# Internal Cable Routing Noise - Look 586



## adlerburg (Feb 1, 2008)

Hi,
I just finished a build of a Look 586 and 1st ride was today. One thing that was driving me nuts was a rattling sound when I would ride on any rough surface. I isolated the issue to the rear brake cable that is routed through the top tube. The clacking would stop when I tensioned the cable and hit the rear brake. When I let loose (and I was on rough surface), the rattling reappeared. I'm using the Nokon cable housing.
Has anyone else had this issue, and if so, has anyone resolved it?
Any help is greatly appreciated.
Thanks,
Mick
View attachment 131780


View attachment 131781


----------



## foz (Sep 30, 2004)

Rattling cables is one of the downsides of hidden cables. There's not a lot you can do about it. Make sure the cable is as tight as it can be without the lever being pulled - the less slack there is, the less it'll move and rattle. The only other thing you could try would be to cover the section of bare inner cable that runs inside the frame with some rubber heat shrink tubing. This won't stop it rattling, but it might make it quieter.


----------



## Spunout (Aug 12, 2002)

Can you fit those balls/rubber washers which slide onto the cable, into the frame?

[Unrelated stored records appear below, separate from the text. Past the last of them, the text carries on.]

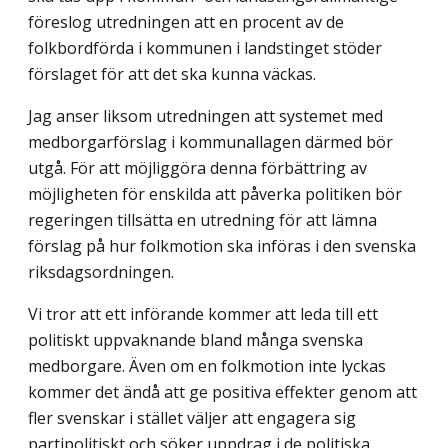
före­slog utredningen att en procent av de
folkbordförda i kommunen i landstinget stöder
förslaget för att det ska kunna väckas.
Jag anser liksom utredningen att systemet med
medborgarförslag i kommunallagen därmed bör
utgå. För att möjliggöra denna förbättring av
möjligheten för enskilda att påverka politiken bör
regeringen tillsätta en utredning för att lämna
förslag på hur folkmotion ska införas i den svenska
riksdagsordningen.
Vi tror att ett införande kommer att leda till ett
politiskt uppvaknande bland många svenska
medborgare. Även om en folkmotion inte lyckas
kommer det ändå att ge positiva effekter genom att
fler svenskar i stället väljer att engagera sig
partipolitiskt och söker uppdrag i de politiska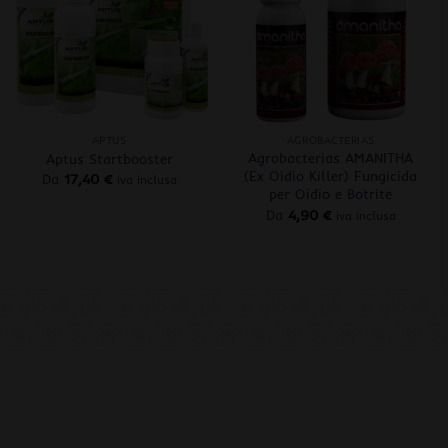
+
+
APTUS
AGROBACTERIAS
Agrobacterias AMANITHA
Aptus Startbooster
(Ex Oidio Killer) Fungicida
Da
17,40
€
iva inclusa
per Oidio e Botrite
Da
4,90
€
iva inclusa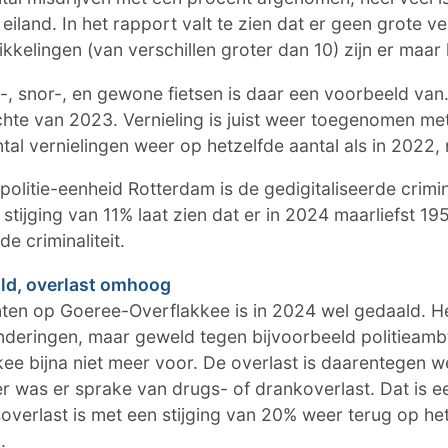
iland. In het rapport valt te zien dat er geen grote ver
ikkelingen (van verschillen groter dan 10) zijn er maar
-, snor-, en gewone fietsen is daar een voorbeeld van
chte van 2023. Vernieling is juist weer toegenomen m
antal vernielingen weer op hetzelfde aantal als in 2022,
 politie-eenheid Rotterdam is de gedigitaliseerde crimina
tijging van 11% laat zien dat er in 2024 maarliefst 1
de criminaliteit.
ld, overlast omhoog
nten op Goeree-Overflakkee is in 2024 wel gedaald. He
anderingen, maar geweld tegen bijvoorbeeld politieam
e bijna niet meer voor. De overlast is daarentegen we
r was er sprake van drugs- of drankoverlast. Dat is ee
overlast is met een stijging van 20% weer terug op he
n.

Internal cabling sucks, unless you end up going full-housing all of the way through.


----------



## carbon6 (Mar 7, 2008)

I have the same problem with my 586 frame using the 7800 brake cable/housing. I run the cable straight thru and the vibration sucks. I noticed you have a couple of ferrules added. Was that by design?


----------



## adlerburg (Feb 1, 2008)

The ferrules just terminate the regular polymer housing that I ran through the frame. It was a trick way to butt the Nokon housing up to it so it had a nice finished look


----------



## spepic (Jan 25, 2007)

How do you guys find the braking, same as normal rear brakes?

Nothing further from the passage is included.